### EXERCISE
Leave out the pictures and give back all the entries exactly as written.

### DATASET
_ _ _

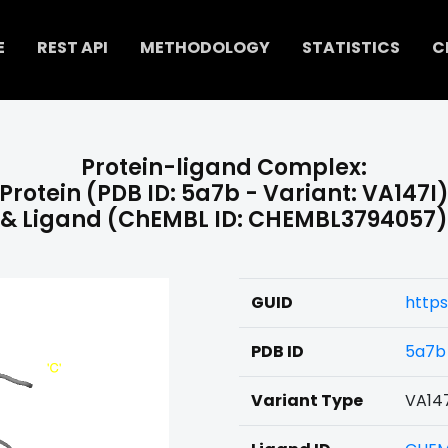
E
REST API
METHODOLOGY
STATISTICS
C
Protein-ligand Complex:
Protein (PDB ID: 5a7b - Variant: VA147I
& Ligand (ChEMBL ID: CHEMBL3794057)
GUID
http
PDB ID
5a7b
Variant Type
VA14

_ _ _

### RESULT FOR THIS TASK
E
REST API
METHODOLOGY
STATISTICS
C
Protein-ligand Complex:
Protein (PDB ID: 5a7b - Variant: VA147I
& Ligand (ChEMBL ID: CHEMBL3794057)
GUID
http
PDB ID
5a7b
Variant Type
VA14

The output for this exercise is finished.